- **TASK INSTRUCTIONS**: Give an exact copy of the data that follows, but none of its pictures.

- **INPUT DATA**:
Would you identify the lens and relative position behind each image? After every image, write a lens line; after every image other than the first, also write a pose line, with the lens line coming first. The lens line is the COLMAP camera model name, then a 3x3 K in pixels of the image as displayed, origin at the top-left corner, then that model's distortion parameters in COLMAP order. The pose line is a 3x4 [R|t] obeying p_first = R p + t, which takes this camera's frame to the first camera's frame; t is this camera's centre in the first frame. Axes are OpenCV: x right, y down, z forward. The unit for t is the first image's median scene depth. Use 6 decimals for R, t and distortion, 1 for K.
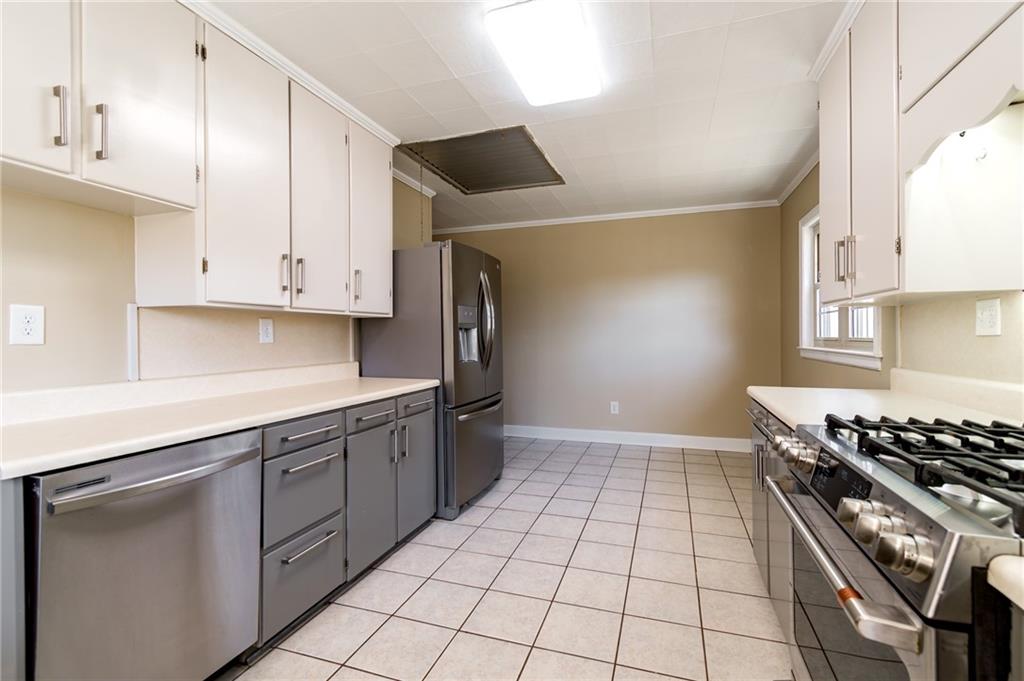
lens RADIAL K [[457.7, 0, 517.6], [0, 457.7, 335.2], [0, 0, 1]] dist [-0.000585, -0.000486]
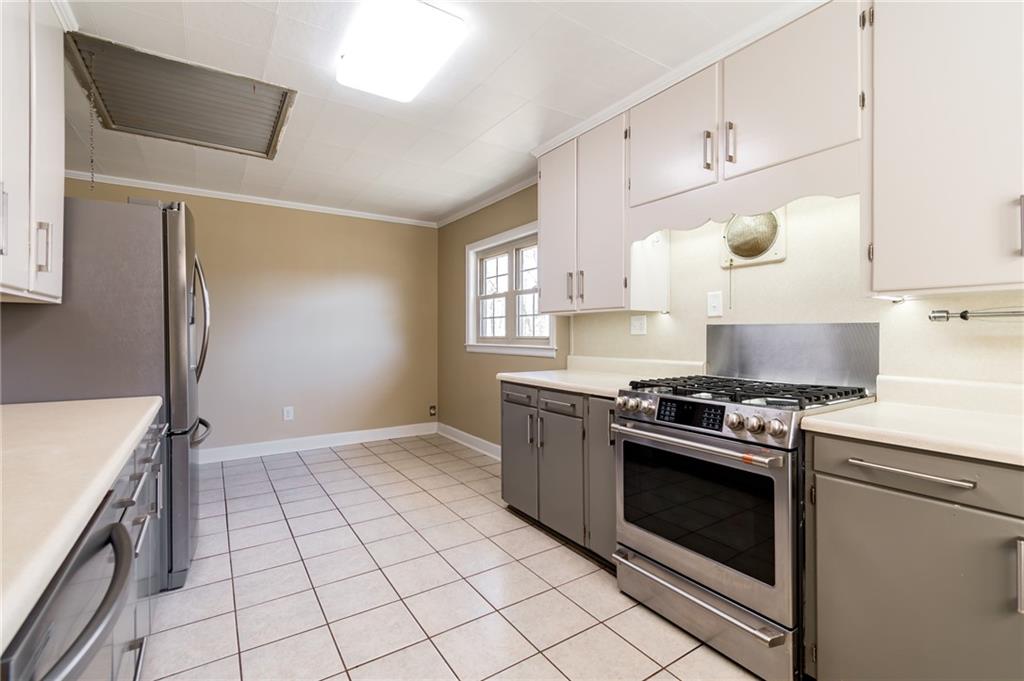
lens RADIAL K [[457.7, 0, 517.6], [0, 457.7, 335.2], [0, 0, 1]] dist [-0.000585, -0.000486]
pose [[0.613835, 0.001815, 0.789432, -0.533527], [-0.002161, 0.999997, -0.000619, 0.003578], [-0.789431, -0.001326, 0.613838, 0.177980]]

- **WRITTEN SOLUTION**:
Would you identify the lens and relative position behind each image? After every image, write a lens line; after every image other than the first, also write a pose line, with the lens line coming first. The lens line is the COLMAP camera model name, then a 3x3 K in pixels of the image as displayed, origin at the top-left corner, then that model's distortion parameters in COLMAP order. The pose line is a 3x4 [R|t] obeying p_first = R p + t, which takes this camera's frame to the first camera's frame; t is this camera's centre in the first frame. Axes are OpenCV: x right, y down, z forward. The unit for t is the first image's median scene depth. Use 6 decimals for R, t and distortion, 1 for K.
lens RADIAL K [[457.7, 0, 517.6], [0, 457.7, 335.2], [0, 0, 1]] dist [-0.000585, -0.000486]
lens RADIAL K [[457.7, 0, 517.6], [0, 457.7, 335.2], [0, 0, 1]] dist [-0.000585, -0.000486]
pose [[0.613835, 0.001815, 0.789432, -0.533527], [-0.002161, 0.999997, -0.000619, 0.003578], [-0.789431, -0.001326, 0.613838, 0.177980]]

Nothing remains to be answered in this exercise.